Some people call it “renewable energy” but I prefer to call it “alternative energy” because that’s what it really is: an alternative to energy that actually works (eg nuclear and anything made from wonderful, energy-rich fossil fuel.)
Now a pair of top boffins from uber-green Google’s research department have reached the same conclusion.
Ross Konigstein and David Fork, both Stanford PhDs (aerospace engineering; applied physics) were employed on a Google research project which sought to enhance renewable technology to the point where it could produce energy more cheaply than coal. But after four years, the project was closed down. In this post at IEEE Spectrum they tell us why.

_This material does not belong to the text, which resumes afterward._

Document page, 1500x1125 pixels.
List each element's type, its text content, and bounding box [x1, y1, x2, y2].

We came to the conclusion that even if Google and others had led the way toward a wholesale adoption of renewable energy, that switch would not have resulted in significant reductions of carbon dioxide emissions. Trying to combat climate change exclusively with today’s renewable energy technologies simply won’t work; we need a fundamentally different approach.

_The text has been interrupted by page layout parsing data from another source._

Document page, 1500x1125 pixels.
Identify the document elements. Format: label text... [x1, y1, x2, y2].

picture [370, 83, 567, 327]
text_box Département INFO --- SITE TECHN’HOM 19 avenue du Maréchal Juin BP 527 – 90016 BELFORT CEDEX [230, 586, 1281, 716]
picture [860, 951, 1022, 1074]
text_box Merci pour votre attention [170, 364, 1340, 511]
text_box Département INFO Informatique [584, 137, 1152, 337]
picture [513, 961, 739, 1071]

Why is renewable energy such a total fail? Because, as Lewis Page explains here, it’s so ludicrously inefficient and impossibly expensive that if ever we were so foolish as to try rolling it out on a scale beyond its current boutique levels, it would necessitate bankrupting the global economy.
In a nutshell, renewable energy is rubbish because so much equipment is needed to make it work – steel, concrete, copper, glass, carbon fibre, neodymium, shipping and haulage – that it very likely uses up more energy than it actually produces.
Yet our political class remains committed to the fantasy that the emperor’s green clothes are perfectly magnificent. Earlier this week, for example, the British government chucked £720 million of taxpayers’ money into a cesspit labelled the Green Climate Fund.
In theory this UN-driven initiative is supposed to help Third World countries cope with the effects of climate change. In reality, all it will do is force on their struggling economies more of the costly, intermittent renewable technologies (wind turbines; solar; etc) which have proved such a disaster for the advanced Western economies.
If we really want to throw money at the developing world so it can combat climate change, then what we should really be doing is insist that it is spent on adaptation projects – not, heaven forfend, ones to do with “decarbonisation.”
As Benny Peiser and Daniel Mahoney write here, adaptation projects make a real difference and save lives.
Bangladesh’s investment in cyclone shelters, better weather forecasts, and smarter construction practices is a prime example of how effective adaptation can be. The country has learnt how to prepare for the threat of cyclones, succeeding in significantly reducing related deaths. The two deadliest cyclones in Bangladesh’s history occurred in 1970 and 1991, killing up to 500,000 and almost 140,000 respectively. Through adaptation investment, in the last two decades the country has been able to reduce deaths and injuries from such disasters 100-fold.
Instead, though, our leaders are still ideologically committed to wasting much of our foreign aid on renewables.
Take the UK’s recent contributions. Just over a quarter of UK climate aid from 2011 to the beginning of 2014 went to adaptation measures, whereas well over 50 per cent was allocated to renewables, according to the Independent Commission for Aid Impact. The World Resources Institute estimates that, between 2010 and 2012, of a total of $35bn in global climate aid, a mere $5bn was allocated to adaptation.
You know that scene right at the end of Spartacus? Well I think I’d like to recreate it, using wind turbines instead of crucifixes, and, instead of rebellious gladiators, all those lovely people – green activists, wind and solar industry parasites, idiot politicians – who’ve been telling us that renewable energy is the way forward.